Allowing anyone to mount any filesystem at any location would open a number of security holes.
- An obvious one is that the filesystem driver gets to access the underlying device. This may be hardware that the system administrator does not want to expose to users.
- Another obvious one is that there may be files that allow users to gain privileges. A setuid root shell, for example. Or a device node that allows raw access to the memory or disk or other hardware resource. Allowing a user to mount an arbitrary filesystem allows him to create arbitrary setuid/setgid programs and device nodes.
- A more subtle issue is that mounting a filesystem might create files in an unexpected location. Some applications read files in fixed locations, or trust files where the chain of directories from the root to the file is entirely owned by one user. Mounting a different filesystem along the path could allow the mounter to replace legitimate files by arbitrary content. For example, you could then mount a copy of
/etc
with a different passwd
file with a root password set by you. Or you could mount a different directory on top of a user's home directory and provide your own .ssh/authorized_keys
.
- Another concern is that filesystem drivers are often written for performance and reliability with well-formed filesystems. If a filesystem is malformed, it may trigger a bug in the driver that allows whoever controls the underlying device to execute code in the context of the filesystem driver, which traditionally runs in the kernel.
You can declare a device, mount point and mount options in /etc/fstab
to mount a filesystem automatically at boot time. It's up to the system administrator not to put anything “dangerous” there, for example no mounting of unknown filesystems in system locations, disable setuid except on the root filesystem, etc.

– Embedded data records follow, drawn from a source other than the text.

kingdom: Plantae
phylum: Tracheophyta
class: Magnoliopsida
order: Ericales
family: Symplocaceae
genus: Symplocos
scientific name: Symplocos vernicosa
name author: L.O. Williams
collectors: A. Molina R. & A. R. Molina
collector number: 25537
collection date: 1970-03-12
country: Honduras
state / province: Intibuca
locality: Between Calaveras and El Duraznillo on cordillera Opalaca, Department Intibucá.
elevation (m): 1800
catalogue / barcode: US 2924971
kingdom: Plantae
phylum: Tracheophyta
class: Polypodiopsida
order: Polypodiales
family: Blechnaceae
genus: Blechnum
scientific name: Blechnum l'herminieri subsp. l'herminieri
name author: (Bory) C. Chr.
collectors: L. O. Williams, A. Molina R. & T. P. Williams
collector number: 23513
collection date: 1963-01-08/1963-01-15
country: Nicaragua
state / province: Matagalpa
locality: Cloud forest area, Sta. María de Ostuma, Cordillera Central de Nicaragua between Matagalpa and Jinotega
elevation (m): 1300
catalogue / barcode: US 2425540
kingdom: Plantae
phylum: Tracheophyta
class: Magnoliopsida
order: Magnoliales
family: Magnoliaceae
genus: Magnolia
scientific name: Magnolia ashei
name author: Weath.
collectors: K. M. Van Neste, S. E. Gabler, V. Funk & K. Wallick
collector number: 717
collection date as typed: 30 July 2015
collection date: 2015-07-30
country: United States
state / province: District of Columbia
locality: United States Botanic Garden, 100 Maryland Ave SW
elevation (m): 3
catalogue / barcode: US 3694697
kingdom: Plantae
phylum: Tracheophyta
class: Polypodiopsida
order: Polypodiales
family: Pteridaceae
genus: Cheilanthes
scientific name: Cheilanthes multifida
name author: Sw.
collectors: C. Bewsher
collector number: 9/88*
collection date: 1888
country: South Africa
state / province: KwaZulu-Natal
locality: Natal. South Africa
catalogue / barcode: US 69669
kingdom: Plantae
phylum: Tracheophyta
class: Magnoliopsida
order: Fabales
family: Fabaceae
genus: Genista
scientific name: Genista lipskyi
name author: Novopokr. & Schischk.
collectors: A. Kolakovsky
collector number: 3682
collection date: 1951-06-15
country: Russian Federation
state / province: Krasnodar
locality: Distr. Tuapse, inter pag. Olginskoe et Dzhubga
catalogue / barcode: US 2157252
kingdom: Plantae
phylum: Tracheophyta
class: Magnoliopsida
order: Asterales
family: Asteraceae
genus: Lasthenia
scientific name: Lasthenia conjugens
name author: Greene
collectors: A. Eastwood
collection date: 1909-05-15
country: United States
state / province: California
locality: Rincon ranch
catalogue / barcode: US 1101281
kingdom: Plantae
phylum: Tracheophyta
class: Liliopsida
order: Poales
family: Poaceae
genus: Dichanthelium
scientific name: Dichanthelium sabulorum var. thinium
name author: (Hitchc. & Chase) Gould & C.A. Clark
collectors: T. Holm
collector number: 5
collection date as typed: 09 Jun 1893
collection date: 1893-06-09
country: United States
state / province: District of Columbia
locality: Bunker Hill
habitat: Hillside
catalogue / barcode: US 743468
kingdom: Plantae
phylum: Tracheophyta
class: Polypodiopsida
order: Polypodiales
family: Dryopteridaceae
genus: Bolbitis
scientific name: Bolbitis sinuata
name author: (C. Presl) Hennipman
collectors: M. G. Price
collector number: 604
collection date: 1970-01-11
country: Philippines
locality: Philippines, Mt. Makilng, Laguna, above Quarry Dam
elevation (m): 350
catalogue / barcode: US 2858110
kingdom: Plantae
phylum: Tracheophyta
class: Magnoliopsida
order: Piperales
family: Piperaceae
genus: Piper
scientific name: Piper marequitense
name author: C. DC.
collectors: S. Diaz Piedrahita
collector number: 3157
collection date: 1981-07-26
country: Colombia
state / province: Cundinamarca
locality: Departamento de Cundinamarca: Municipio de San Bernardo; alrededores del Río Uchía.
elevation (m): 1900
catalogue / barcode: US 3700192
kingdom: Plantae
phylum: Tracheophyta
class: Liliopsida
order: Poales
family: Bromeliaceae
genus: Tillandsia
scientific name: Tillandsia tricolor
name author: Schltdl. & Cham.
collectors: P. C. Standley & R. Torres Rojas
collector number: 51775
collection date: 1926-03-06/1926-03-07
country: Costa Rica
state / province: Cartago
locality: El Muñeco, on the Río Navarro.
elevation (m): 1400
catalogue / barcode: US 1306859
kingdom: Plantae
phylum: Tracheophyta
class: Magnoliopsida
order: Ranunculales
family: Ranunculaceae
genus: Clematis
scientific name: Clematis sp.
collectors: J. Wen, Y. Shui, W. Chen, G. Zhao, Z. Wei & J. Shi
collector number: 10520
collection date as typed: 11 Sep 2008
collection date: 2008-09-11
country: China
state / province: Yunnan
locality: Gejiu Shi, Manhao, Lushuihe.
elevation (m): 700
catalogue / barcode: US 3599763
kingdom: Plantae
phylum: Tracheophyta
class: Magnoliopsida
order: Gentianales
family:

The old-fashioned way of allowing ordinary users to mount transient filesystems is to put the user
mount option on an fstab, typically combined with noauto
. user
automatically implies three other options: nosuid
, nodev
and noexec
. These options disable setuid/setgid files (those bits have no effect), device files (device nodes have no effect), and executable files (the executable bit is ignored except on directories) respectively. The nosuid
and nodev
options are critical; noexec
can be disabled (by adding exec
after user
) in almost all situations. Here's a typical fstab line for a removable device:
/dev/cdrom /media/cdrom iso9660 noauto,user,exec
A more modern method to allow users to mount removable devices is to install the pmount
program. This program has more flexible policies than fstab, which only allows a predefined list. Pmount enforces several constraints, including requiring that the device be declared as removable and the mount point be an empty directory under /media
.
For network resources, the traditional approach to go beyond a predefined list is an automounter. The automounter is typically configured to allow users to mount only network filesystems (NFS, Samba), only from vetted hosts (or at least only inside a domain), with predefined options including nodev
and nosuid
.
A more modern approach to allowing users to mount filesystems is to move the filesystem driver out of the kernel. FUSE is the de facto standard here (on Solaris, Linux, *BSD, OSX). The user must have access to the underlying device (if any) since all device accesses are performed by an unprivileged process. For the same reason, a bug in the filesystem driver will not compromise the security of the operating system. The user must own the mount point, so he will not be able to make files appear where he could otherwise not make files appear. Setuid and setgid bits are ignored. It is, however, possible to make files be owned by any user, no just the user doing the mounting.